2、Prometheus监控指标类型

一个简单的程序

这里使用Python3语言，创建虚拟环境，并安装prometheus_client

mkvirtualenv --python "/usr/local/python36/bin/python3" prom
pip install prometheus_client

编写一个简单的HTTP服务器(运行在192.168.88.50上)

import http.server
from prometheus_client import start_http_server

class MyHandler(http.server.BaseHTTPRequestHandler):
    def do_GET(self):
        self.send_response(200)
        self.end_headers()
        self.wfile.write(b"Hello world")

if __name__  == "__main__":
    start_http_server(8000) # 在8000端口上启动一个http服务器给promethes metrics 提供服务
    server = http.server.HTTPServer(('localhost', 8001), MyHandler)
    server.serve_forever()

访问http://192.168.88.50:8000/metrics查看

可以把它配置到prometheus服务中，编辑prometheus.yml,添加如下配置，并重启prometheus

  - job_name: "demo"
    static_configs:
    - targets:
      - "192.168.88.50:8000"

现在我们可以从prometheus中获取指标数据

Counter

counter是一种会经常使用到指标类型，只增不减（除非发生重置），例如我们可以在应用程序中记录某些事件发生的次数，通过以时序的形式存储这些数据，我们可以轻松的了解该事件产生速率的变化。

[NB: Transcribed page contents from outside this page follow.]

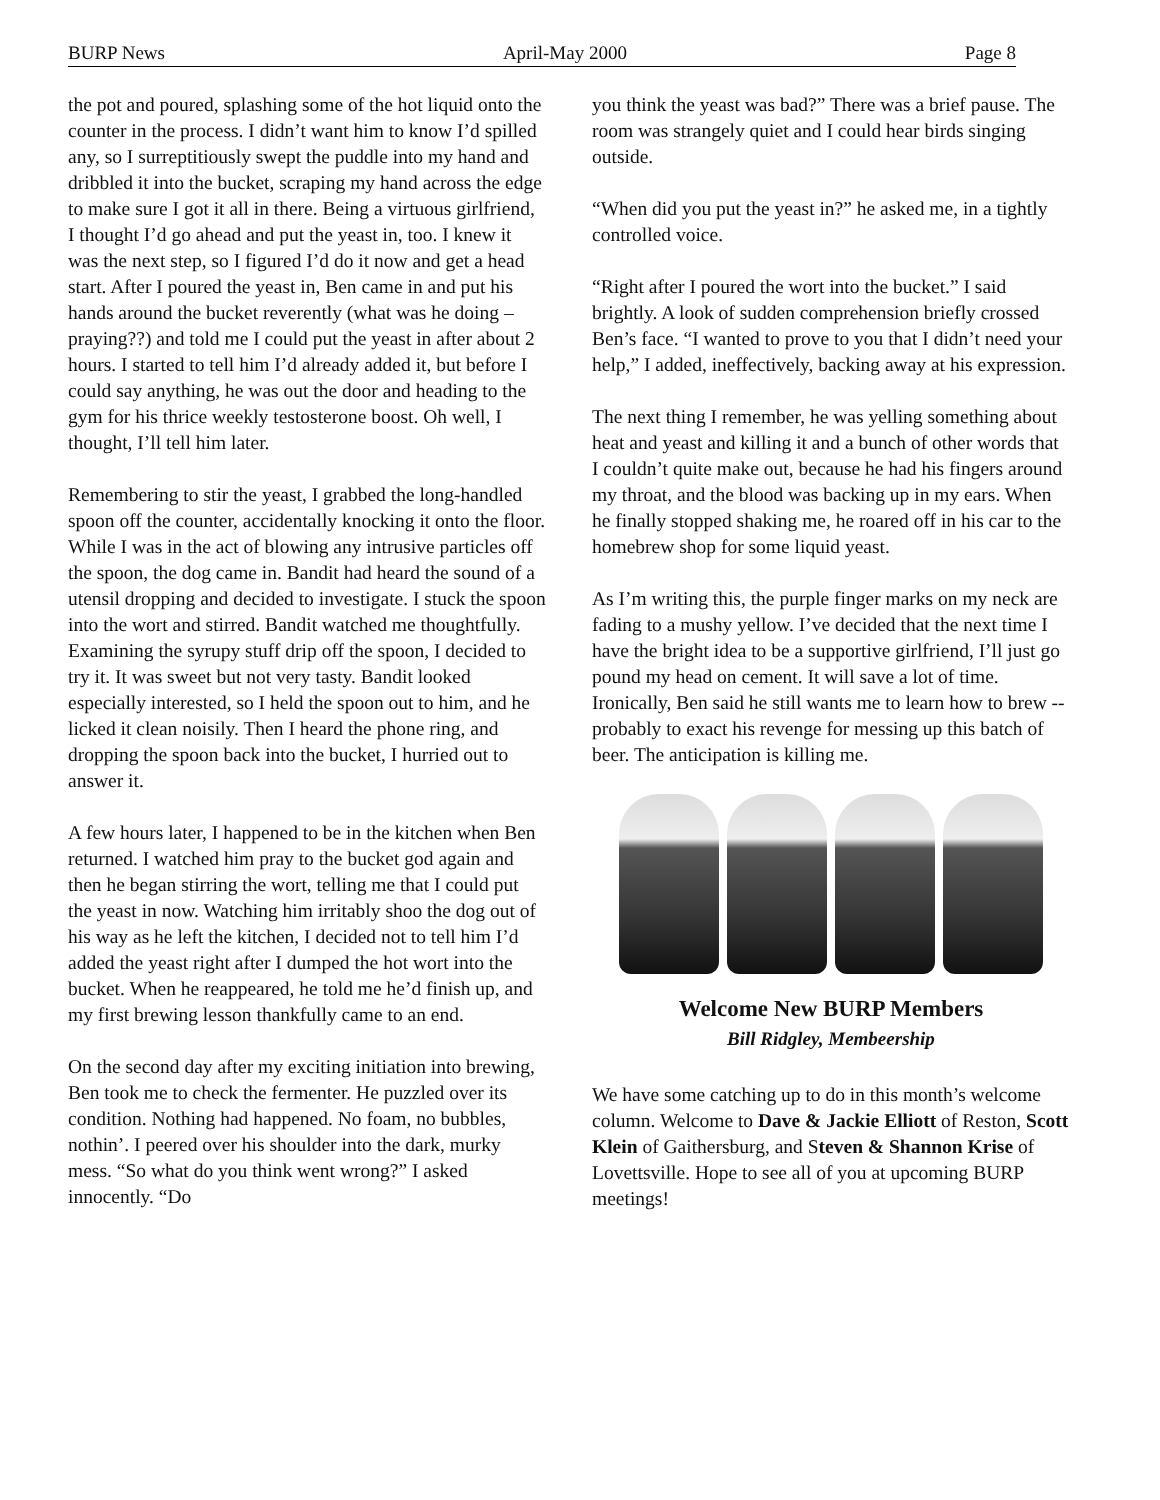BURP News April-May 2000 Page 8
the pot and poured, splashing some of the hot liquid onto the counter in the process. I didn’t want him to know I’d spilled any, so I surreptitiously swept the puddle into my hand and dribbled it into the bucket, scraping my hand across the edge to make sure I got it all in there. Being a virtuous girlfriend, I thought I’d go ahead and put the yeast in, too. I knew it was the next step, so I figured I’d do it now and get a head start. After I poured the yeast in, Ben came in and put his hands around the bucket reverently (what was he doing – praying??) and told me I could put the yeast in after about 2 hours. I started to tell him I’d already added it, but before I could say anything, he was out the door and heading to the gym for his thrice weekly testosterone boost. Oh well, I thought, I’ll tell him later.
Remembering to stir the yeast, I grabbed the long-handled spoon off the counter, accidentally knocking it onto the floor. While I was in the act of blowing any intrusive particles off the spoon, the dog came in. Bandit had heard the sound of a utensil dropping and decided to investigate. I stuck the spoon into the wort and stirred. Bandit watched me thoughtfully. Examining the syrupy stuff drip off the spoon, I decided to try it. It was sweet but not very tasty. Bandit looked especially interested, so I held the spoon out to him, and he licked it clean noisily. Then I heard the phone ring, and dropping the spoon back into the bucket, I hurried out to answer it.
A few hours later, I happened to be in the kitchen when Ben returned. I watched him pray to the bucket god again and then he began stirring the wort, telling me that I could put the yeast in now. Watching him irritably shoo the dog out of his way as he left the kitchen, I decided not to tell him I’d added the yeast right after I dumped the hot wort into the bucket. When he reappeared, he told me he’d finish up, and my first brewing lesson thankfully came to an end.
On the second day after my exciting initiation into brewing, Ben took me to check the fermenter. He puzzled over its condition. Nothing had happened. No foam, no bubbles, nothin’. I peered over his shoulder into the dark, murky mess. “So what do you think went wrong?” I asked innocently. “Do
you think the yeast was bad?” There was a brief pause. The room was strangely quiet and I could hear birds singing outside.
“When did you put the yeast in?” he asked me, in a tightly controlled voice.
“Right after I poured the wort into the bucket.” I said brightly. A look of sudden comprehension briefly crossed Ben’s face. “I wanted to prove to you that I didn’t need your help,” I added, ineffectively, backing away at his expression.
The next thing I remember, he was yelling something about heat and yeast and killing it and a bunch of other words that I couldn’t quite make out, because he had his fingers around my throat, and the blood was backing up in my ears. When he finally stopped shaking me, he roared off in his car to the homebrew shop for some liquid yeast.
As I’m writing this, the purple finger marks on my neck are fading to a mushy yellow. I’ve decided that the next time I have the bright idea to be a supportive girlfriend, I’ll just go pound my head on cement. It will save a lot of time. Ironically, Ben said he still wants me to learn how to brew -- probably to exact his revenge for messing up this batch of beer. The anticipation is killing me.
Welcome New BURP Members
Bill Ridgley, Membeership
We have some catching up to do in this month’s welcome column. Welcome to Dave & Jackie Elliott of Reston, Scott Klein of Gaithersburg, and Steven & Shannon Krise of Lovettsville. Hope to see all of you at upcoming BURP meetings!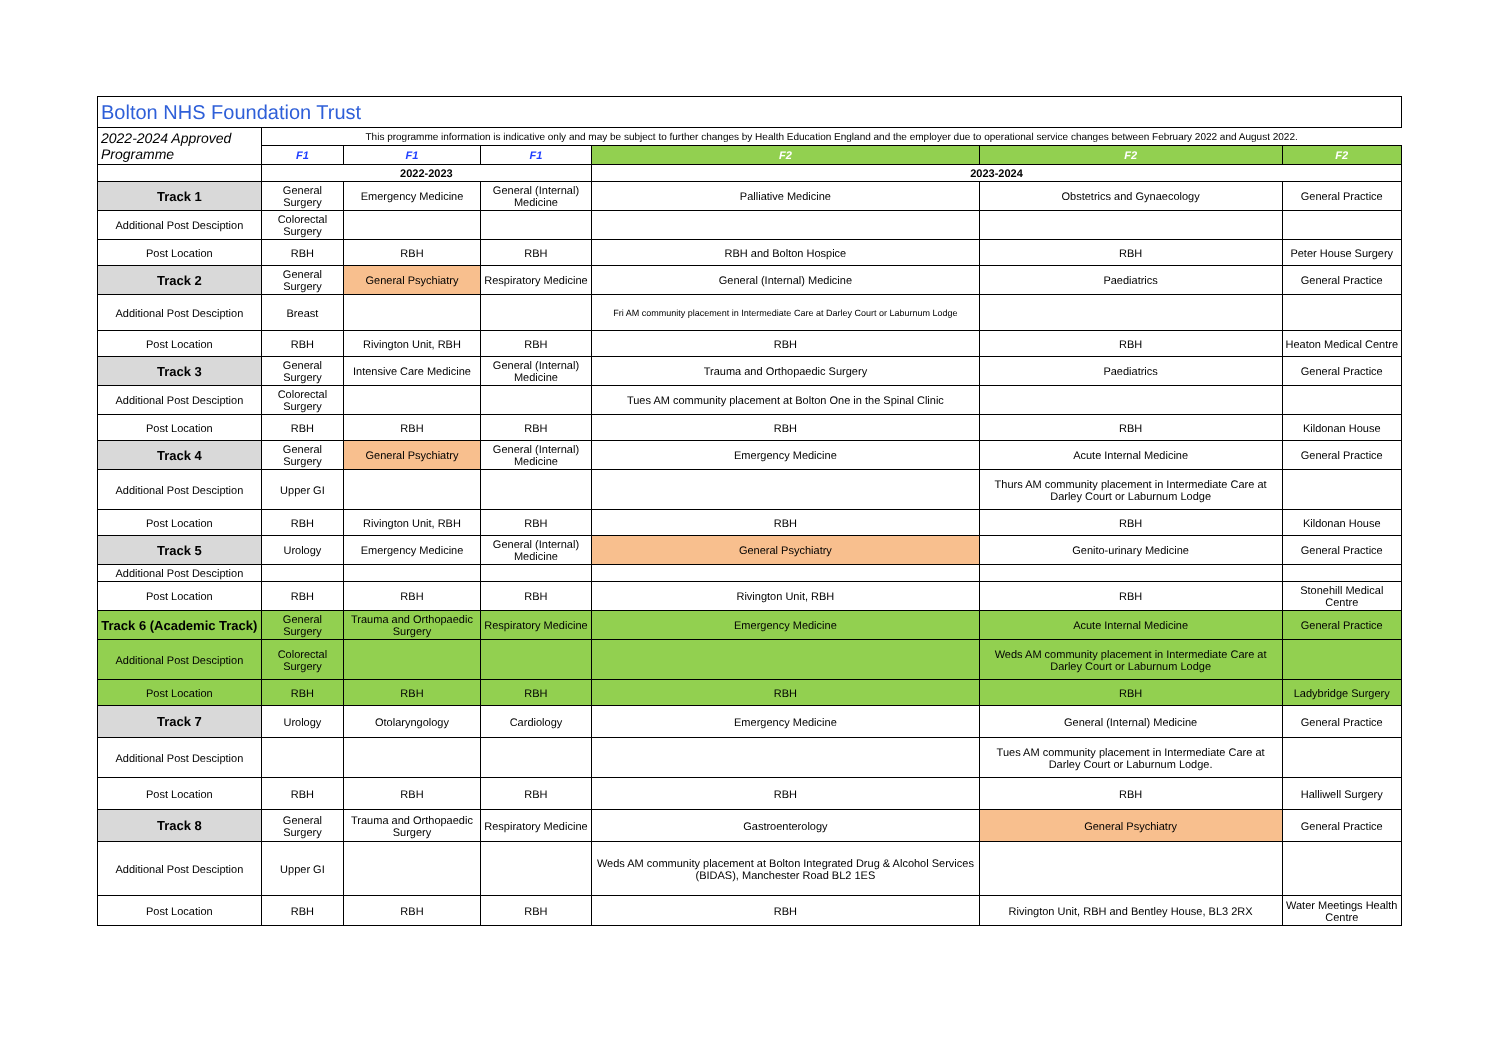| Bolton NHS Foundation Trust | | | | | | |
| 2022-2024 Approved Programme | This programme information is indicative only and may be subject to further changes by Health Education England and the employer due to operational service changes between February 2022 and August 2022. | | | | | |
| | F1 | F1 | F1 | F2 | F2 | F2 |
| | 2022-2023 | | | 2023-2024 | | |
| Track 1 | General Surgery | Emergency Medicine | General (Internal) Medicine | Palliative Medicine | Obstetrics and Gynaecology | General Practice |
| Additional Post Desciption | Colorectal Surgery | | | | | |
| Post Location | RBH | RBH | RBH | RBH and Bolton Hospice | RBH | Peter House Surgery |
| Track 2 | General Surgery | General Psychiatry | Respiratory Medicine | General (Internal) Medicine | Paediatrics | General Practice |
| Additional Post Desciption | Breast | | | Fri AM community placement in Intermediate Care at Darley Court or Laburnum Lodge | | |
| Post Location | RBH | Rivington Unit, RBH | RBH | RBH | RBH | Heaton Medical Centre |
| Track 3 | General Surgery | Intensive Care Medicine | General (Internal) Medicine | Trauma and Orthopaedic Surgery | Paediatrics | General Practice |
| Additional Post Desciption | Colorectal Surgery | | | Tues AM community placement at Bolton One in the Spinal Clinic | | |
| Post Location | RBH | RBH | RBH | RBH | RBH | Kildonan House |
| Track 4 | General Surgery | General Psychiatry | General (Internal) Medicine | Emergency Medicine | Acute Internal Medicine | General Practice |
| Additional Post Desciption | Upper GI | | | | Thurs AM community placement in Intermediate Care at Darley Court or Laburnum Lodge | |
| Post Location | RBH | Rivington Unit, RBH | RBH | RBH | RBH | Kildonan House |
| Track 5 | Urology | Emergency Medicine | General (Internal) Medicine | General Psychiatry | Genito-urinary Medicine | General Practice |
| Additional Post Desciption | | | | | | |
| Post Location | RBH | RBH | RBH | Rivington Unit, RBH | RBH | Stonehill Medical Centre |
| Track 6 (Academic Track) | General Surgery | Trauma and Orthopaedic Surgery | Respiratory Medicine | Emergency Medicine | Acute Internal Medicine | General Practice |
| Additional Post Desciption | Colorectal Surgery | | | | Weds AM community placement in Intermediate Care at Darley Court or Laburnum Lodge | |
| Post Location | RBH | RBH | RBH | RBH | RBH | Ladybridge Surgery |
| Track 7 | Urology | Otolaryngology | Cardiology | Emergency Medicine | General (Internal) Medicine | General Practice |
| Additional Post Desciption | | | | | Tues AM community placement in Intermediate Care at Darley Court or Laburnum Lodge. | |
| Post Location | RBH | RBH | RBH | RBH | RBH | Halliwell Surgery |
| Track 8 | General Surgery | Trauma and Orthopaedic Surgery | Respiratory Medicine | Gastroenterology | General Psychiatry | General Practice |
| Additional Post Desciption | Upper GI | | | Weds AM community placement at Bolton Integrated Drug & Alcohol Services (BIDAS), Manchester Road BL2 1ES | | |
| Post Location | RBH | RBH | RBH | RBH | Rivington Unit, RBH and Bentley House, BL3 2RX | Water Meetings Health Centre |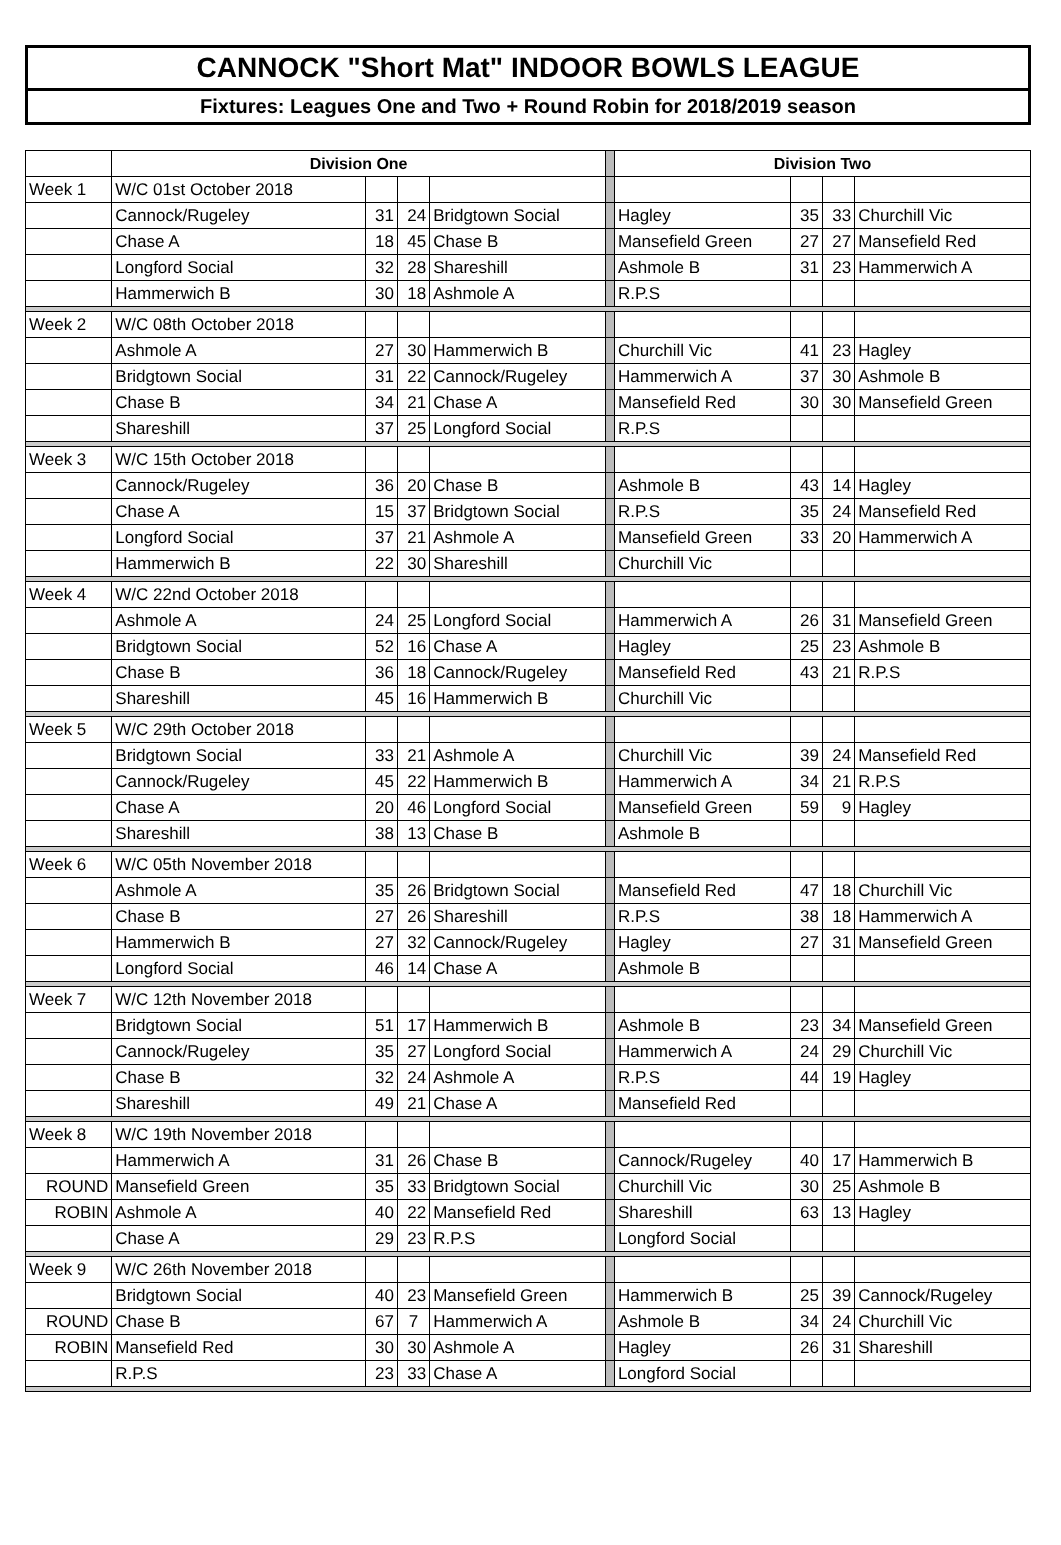CANNOCK "Short Mat" INDOOR BOWLS LEAGUE
Fixtures: Leagues One and Two + Round Robin for 2018/2019 season
| | Division One | | | | | Division Two | | | |
| Week 1 | W/C 01st October 2018 | | | | | | | | |
| | Cannock/Rugeley | 31 | 24 | Bridgtown Social | | Hagley | 35 | 33 | Churchill Vic |
| | Chase A | 18 | 45 | Chase B | | Mansefield Green | 27 | 27 | Mansefield Red |
| | Longford Social | 32 | 28 | Shareshill | | Ashmole B | 31 | 23 | Hammerwich A |
| | Hammerwich B | 30 | 18 | Ashmole A | | R.P.S | | | |
| Week 2 | W/C 08th October 2018 | | | | | | | | |
| | Ashmole A | 27 | 30 | Hammerwich B | | Churchill Vic | 41 | 23 | Hagley |
| | Bridgtown Social | 31 | 22 | Cannock/Rugeley | | Hammerwich A | 37 | 30 | Ashmole B |
| | Chase B | 34 | 21 | Chase A | | Mansefield Red | 30 | 30 | Mansefield Green |
| | Shareshill | 37 | 25 | Longford Social | | R.P.S | | | |
| Week 3 | W/C 15th October 2018 | | | | | | | | |
| | Cannock/Rugeley | 36 | 20 | Chase B | | Ashmole B | 43 | 14 | Hagley |
| | Chase A | 15 | 37 | Bridgtown Social | | R.P.S | 35 | 24 | Mansefield Red |
| | Longford Social | 37 | 21 | Ashmole A | | Mansefield Green | 33 | 20 | Hammerwich A |
| | Hammerwich B | 22 | 30 | Shareshill | | Churchill Vic | | | |
| Week 4 | W/C 22nd October 2018 | | | | | | | | |
| | Ashmole A | 24 | 25 | Longford Social | | Hammerwich A | 26 | 31 | Mansefield Green |
| | Bridgtown Social | 52 | 16 | Chase A | | Hagley | 25 | 23 | Ashmole B |
| | Chase B | 36 | 18 | Cannock/Rugeley | | Mansefield Red | 43 | 21 | R.P.S |
| | Shareshill | 45 | 16 | Hammerwich B | | Churchill Vic | | | |
| Week 5 | W/C 29th October 2018 | | | | | | | | |
| | Bridgtown Social | 33 | 21 | Ashmole A | | Churchill Vic | 39 | 24 | Mansefield Red |
| | Cannock/Rugeley | 45 | 22 | Hammerwich B | | Hammerwich A | 34 | 21 | R.P.S |
| | Chase A | 20 | 46 | Longford Social | | Mansefield Green | 59 | 9 | Hagley |
| | Shareshill | 38 | 13 | Chase B | | Ashmole B | | | |
| Week 6 | W/C 05th November 2018 | | | | | | | | |
| | Ashmole A | 35 | 26 | Bridgtown Social | | Mansefield Red | 47 | 18 | Churchill Vic |
| | Chase B | 27 | 26 | Shareshill | | R.P.S | 38 | 18 | Hammerwich A |
| | Hammerwich B | 27 | 32 | Cannock/Rugeley | | Hagley | 27 | 31 | Mansefield Green |
| | Longford Social | 46 | 14 | Chase A | | Ashmole B | | | |
| Week 7 | W/C 12th November 2018 | | | | | | | | |
| | Bridgtown Social | 51 | 17 | Hammerwich B | | Ashmole B | 23 | 34 | Mansefield Green |
| | Cannock/Rugeley | 35 | 27 | Longford Social | | Hammerwich A | 24 | 29 | Churchill Vic |
| | Chase B | 32 | 24 | Ashmole A | | R.P.S | 44 | 19 | Hagley |
| | Shareshill | 49 | 21 | Chase A | | Mansefield Red | | | |
| Week 8 | W/C 19th November 2018 | | | | | | | | |
| | Hammerwich A | 31 | 26 | Chase B | | Cannock/Rugeley | 40 | 17 | Hammerwich B |
| ROUND | Mansefield Green | 35 | 33 | Bridgtown Social | | Churchill Vic | 30 | 25 | Ashmole B |
| ROBIN | Ashmole A | 40 | 22 | Mansefield Red | | Shareshill | 63 | 13 | Hagley |
| | Chase A | 29 | 23 | R.P.S | | Longford Social | | | |
| Week 9 | W/C 26th November 2018 | | | | | | | | |
| | Bridgtown Social | 40 | 23 | Mansefield Green | | Hammerwich B | 25 | 39 | Cannock/Rugeley |
| ROUND | Chase B | 67 | 7 | Hammerwich A | | Ashmole B | 34 | 24 | Churchill Vic |
| ROBIN | Mansefield Red | 30 | 30 | Ashmole A | | Hagley | 26 | 31 | Shareshill |
| | R.P.S | 23 | 33 | Chase A | | Longford Social | | | |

扩展前面的代码，增加一个新的mertic: 请求Hello World的次数

from prometheus_client import Counter

# 第1个参数是mertic name必须是唯一的, 第二个参数是对mertic的描述
REQUESTS = Counter('hello_worlds_total', 'Hello worlds requested.')

class MyHandler(http.server.BaseHTTPRequestHandler):
    def do_GET(self):
        REQUESTS.inc()  # 递增
        self.send_response(200)
        self.end_headers()
        self.wfile.write(b"Hello world")

当我们在192.168.88.50上每访问一次(curl http://127.0.0.1:8001), 则 'hello_worlds_total'的值就是增加1

使用PromQL表达式查看请求的速率

Counting Exceptions

客户端库不仅提供核心功能，还提供了实用的方法。在Python中计算异常我们可以直接利用count_exceptions上下文管理器和装饰器。

import random
from prometheus_client import Counter

REQUESTS = Counter('hello_worlds_total', 'Hello worlds requested.')
EXCEPTIONS = Counter('hello_word_excpetions_total', 'Exceptions serving Hello World.')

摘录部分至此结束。